The Irbil tragedy left pieces of flesh spattered on the walls outside the police recruitment centre. Nails and shards of metal were packed in with the explosives to maximise casualties.

A Sunni militant group, Ansar al-Sunnah Army, claimed responsibility, saying the attack was revenge for Kurdish co-operation with US forces.

Some 250 job seekers were waiting to be searched outside the recruitment centre when the bomb went off, said police Captain Othman Aziz. An Iraqi insurgent joined the line and detonated explosives concealed on his body, he said.

The US military put the toll at 60 dead and 150 wounded in the attack. Nearly 200 people have been killed in insurgent violence across Iraq since the new government was announced last week.

Attacks against security forces have become so frequent in Baghdad and other major centres that most recruitment centres are surrounded by protective blast walls. But the northern Kurdish areas usually have been spared the worst of the violence, in part because members of the Sunni Arab minority believed to be driving the insurgency stand out and are closely watched.

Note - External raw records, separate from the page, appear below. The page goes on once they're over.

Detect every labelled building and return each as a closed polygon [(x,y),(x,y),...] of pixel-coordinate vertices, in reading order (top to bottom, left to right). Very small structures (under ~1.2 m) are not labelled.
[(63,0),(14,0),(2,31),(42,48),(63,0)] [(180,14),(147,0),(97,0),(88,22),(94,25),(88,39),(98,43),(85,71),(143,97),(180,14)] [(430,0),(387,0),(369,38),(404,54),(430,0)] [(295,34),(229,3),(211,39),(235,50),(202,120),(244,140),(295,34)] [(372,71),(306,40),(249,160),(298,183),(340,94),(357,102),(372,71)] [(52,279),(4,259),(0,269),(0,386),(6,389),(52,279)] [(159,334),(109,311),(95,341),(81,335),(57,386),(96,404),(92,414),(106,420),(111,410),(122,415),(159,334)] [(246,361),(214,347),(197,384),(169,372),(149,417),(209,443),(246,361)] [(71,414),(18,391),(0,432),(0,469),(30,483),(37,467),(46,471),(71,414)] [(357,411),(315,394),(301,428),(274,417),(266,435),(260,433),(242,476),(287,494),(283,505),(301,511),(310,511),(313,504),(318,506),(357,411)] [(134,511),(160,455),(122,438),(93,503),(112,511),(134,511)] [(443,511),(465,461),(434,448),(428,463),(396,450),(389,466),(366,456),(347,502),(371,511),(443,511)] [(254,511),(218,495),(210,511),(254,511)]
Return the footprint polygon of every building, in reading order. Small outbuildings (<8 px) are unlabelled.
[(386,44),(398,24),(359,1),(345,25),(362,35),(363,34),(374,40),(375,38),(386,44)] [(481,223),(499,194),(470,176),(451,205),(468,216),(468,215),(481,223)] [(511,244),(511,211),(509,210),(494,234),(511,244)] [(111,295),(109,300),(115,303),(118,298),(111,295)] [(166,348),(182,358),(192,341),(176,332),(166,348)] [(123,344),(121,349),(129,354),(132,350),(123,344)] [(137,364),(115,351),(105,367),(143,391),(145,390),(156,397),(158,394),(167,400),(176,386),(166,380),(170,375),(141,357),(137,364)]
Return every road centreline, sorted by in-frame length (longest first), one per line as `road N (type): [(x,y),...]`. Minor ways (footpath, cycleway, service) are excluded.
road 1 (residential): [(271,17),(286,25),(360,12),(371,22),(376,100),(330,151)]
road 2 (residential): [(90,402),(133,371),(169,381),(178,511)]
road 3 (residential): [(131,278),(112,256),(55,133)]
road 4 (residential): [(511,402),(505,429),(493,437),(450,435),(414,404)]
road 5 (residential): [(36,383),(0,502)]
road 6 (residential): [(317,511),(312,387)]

Ansar al-Sunnah, in its statement posted on a militant website, claimed the attack was a car bombing and said it was staged to punish Kurdish security forces that have "bowed their heads to the Crusaders and raised their spears against the Muslims and fought alongside the Americans." There was no bomb crater in the street, as there normally would be after a car bombing.

Ansar al-Sunnah is believed to be a breakaway faction of Ansar al-Islam, a Kurdish-led group with links to al Qaida. It has claimed responsibility for numerous attacks against Iraqi security forces and twin suicide bombings targeting Kurds in Irbil that killed 109 people in 2004.

Insurgents have stepped up their attacks since a new Cabinet was approved last week.

Prime Minister Ibrahim al-Jaafari hoped to include members of the Sunni minority, which dominated under Saddam Hussein, in his government. But members of his Shiite-dominated alliance have blocked candidates with links to Saddam's regime, which brutally repressed Shiites and Kurds.

After months of wrangling, the 37-member Cabinet included just four Sunni ministers in relatively minor posts. Bickering continues over seven positions, including the oil and defence ministries, which remain in temporary hands.